** Opening Quoted passage block **

Here I used the earlier defined IId
interface IChangeableSet<T> : IQueryable<T> : where T: IId
{
public T Get(int id)
public T Add(T item);
public T Remove(int Id);
public T Remove(T item);
}
class DbSet<T> : IChangeableSet<T> : where T: IId
{
public DbSet(System.Data.Entity.IDbset<T> dbSet)
{
this.dbset = dbSet
}
private readonly System.Data.Entity.IDbSet<T> dbSet;
public T Get(int id)
{
return this.DbSet.Where(item => item.Id == id).SingleOrDefault();
// here is where I uses that all items implement IId
}
public T Add(T item)
{
return this.dbSet.Add(item);
}
... // TODO: fill the other functions
}
The SchoolRepository implements this interface (preferrably explicit implementatin)
class ChangeableSchoolRepository : IDisposable, ISchoolQuerier
{
public ChangeableSchoolRepository(SchooldDbContext dbContext)
{
this.schoolDbContext = dbContext;
}
private readonly SchoolDbContext;
public IChangeableSet<Teacher> Teachers
{
get {return new DbSet(dbContext.Teachers);}
}
... // etc for Students / Grades
public void SaveChanges()
{
return this.SchoolDbcontext.SaveChanges();
}
}
I now use the following solution. In general, I encapsulated the functionality of EF and IQueryable that I require in three proxy objects.

** Closing Quoted passage block **
** Opening Data section block **

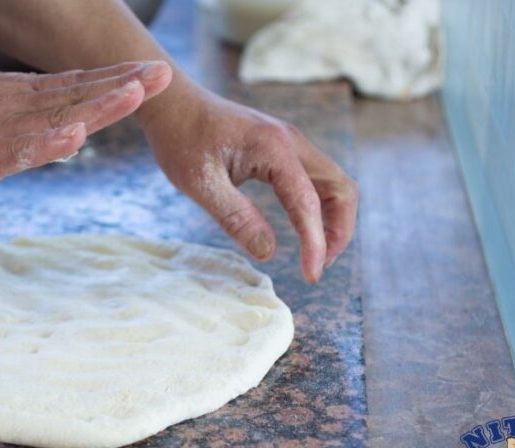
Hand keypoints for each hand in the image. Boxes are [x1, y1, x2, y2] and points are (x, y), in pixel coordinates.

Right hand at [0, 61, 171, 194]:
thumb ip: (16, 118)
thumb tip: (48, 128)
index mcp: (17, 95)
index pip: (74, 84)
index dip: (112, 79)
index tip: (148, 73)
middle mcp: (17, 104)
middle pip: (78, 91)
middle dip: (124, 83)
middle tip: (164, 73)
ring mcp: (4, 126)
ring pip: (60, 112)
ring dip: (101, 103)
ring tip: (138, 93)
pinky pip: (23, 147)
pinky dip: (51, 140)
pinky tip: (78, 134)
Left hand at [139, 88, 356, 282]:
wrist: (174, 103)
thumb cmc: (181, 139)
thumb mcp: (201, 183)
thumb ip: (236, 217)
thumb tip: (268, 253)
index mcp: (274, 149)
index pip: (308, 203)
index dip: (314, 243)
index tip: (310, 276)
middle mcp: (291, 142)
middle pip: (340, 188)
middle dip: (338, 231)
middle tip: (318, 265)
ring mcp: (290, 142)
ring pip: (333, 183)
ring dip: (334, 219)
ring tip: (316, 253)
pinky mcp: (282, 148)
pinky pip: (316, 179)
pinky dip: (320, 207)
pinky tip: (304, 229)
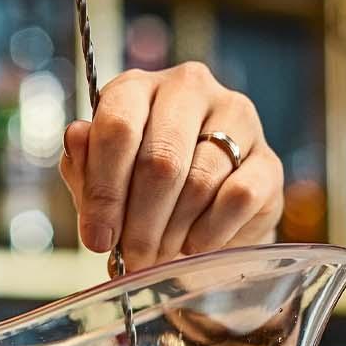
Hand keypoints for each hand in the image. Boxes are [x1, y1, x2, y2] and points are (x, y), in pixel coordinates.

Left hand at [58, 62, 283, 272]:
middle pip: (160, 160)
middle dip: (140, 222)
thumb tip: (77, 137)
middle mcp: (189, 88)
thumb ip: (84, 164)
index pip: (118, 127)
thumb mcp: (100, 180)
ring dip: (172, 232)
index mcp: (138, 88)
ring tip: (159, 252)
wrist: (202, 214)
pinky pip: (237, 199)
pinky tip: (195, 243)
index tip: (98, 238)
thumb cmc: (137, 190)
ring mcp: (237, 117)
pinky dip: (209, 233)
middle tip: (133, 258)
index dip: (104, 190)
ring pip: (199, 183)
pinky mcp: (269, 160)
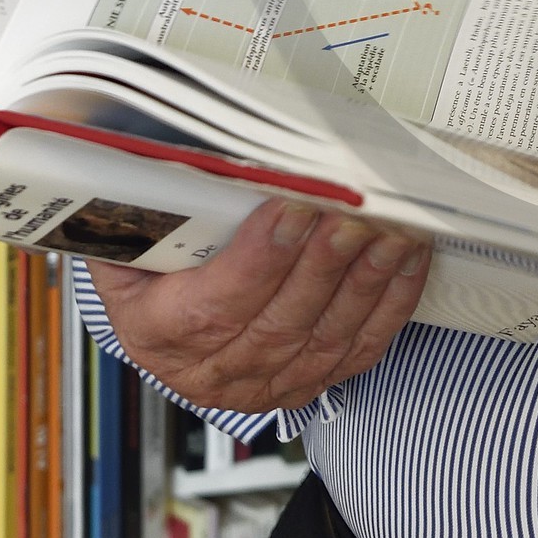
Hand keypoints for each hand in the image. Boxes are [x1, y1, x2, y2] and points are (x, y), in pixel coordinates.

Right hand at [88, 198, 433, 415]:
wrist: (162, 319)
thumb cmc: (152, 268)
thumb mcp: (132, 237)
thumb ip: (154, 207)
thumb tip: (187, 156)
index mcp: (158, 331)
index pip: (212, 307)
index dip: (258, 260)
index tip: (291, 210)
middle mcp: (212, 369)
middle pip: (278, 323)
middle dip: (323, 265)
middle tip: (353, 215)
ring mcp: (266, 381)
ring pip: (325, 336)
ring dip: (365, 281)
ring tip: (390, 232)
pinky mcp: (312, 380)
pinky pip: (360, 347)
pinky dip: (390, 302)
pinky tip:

** Closing Data section block **

Tasks for this exercise
a – In the repository excerpt, what did the author encapsulate in three proxy objects?
b – From the repository excerpt, return the part that opens with the words containing "class ChangeableSchoolRepository : IDisposable, ISchoolQuerier" and closes with "public void SaveChanges()".
The data above is separate material, apart from the repository excerpt.

Numbered responses
a – The functionality of EF and IQueryable that the author requires.

b –
class ChangeableSchoolRepository : IDisposable, ISchoolQuerier
{
public ChangeableSchoolRepository(SchooldDbContext dbContext)
{
this.schoolDbContext = dbContext;
}
private readonly SchoolDbContext;
public IChangeableSet<Teacher> Teachers
{
get {return new DbSet(dbContext.Teachers);}
}
... // etc for Students / Grades
public void SaveChanges()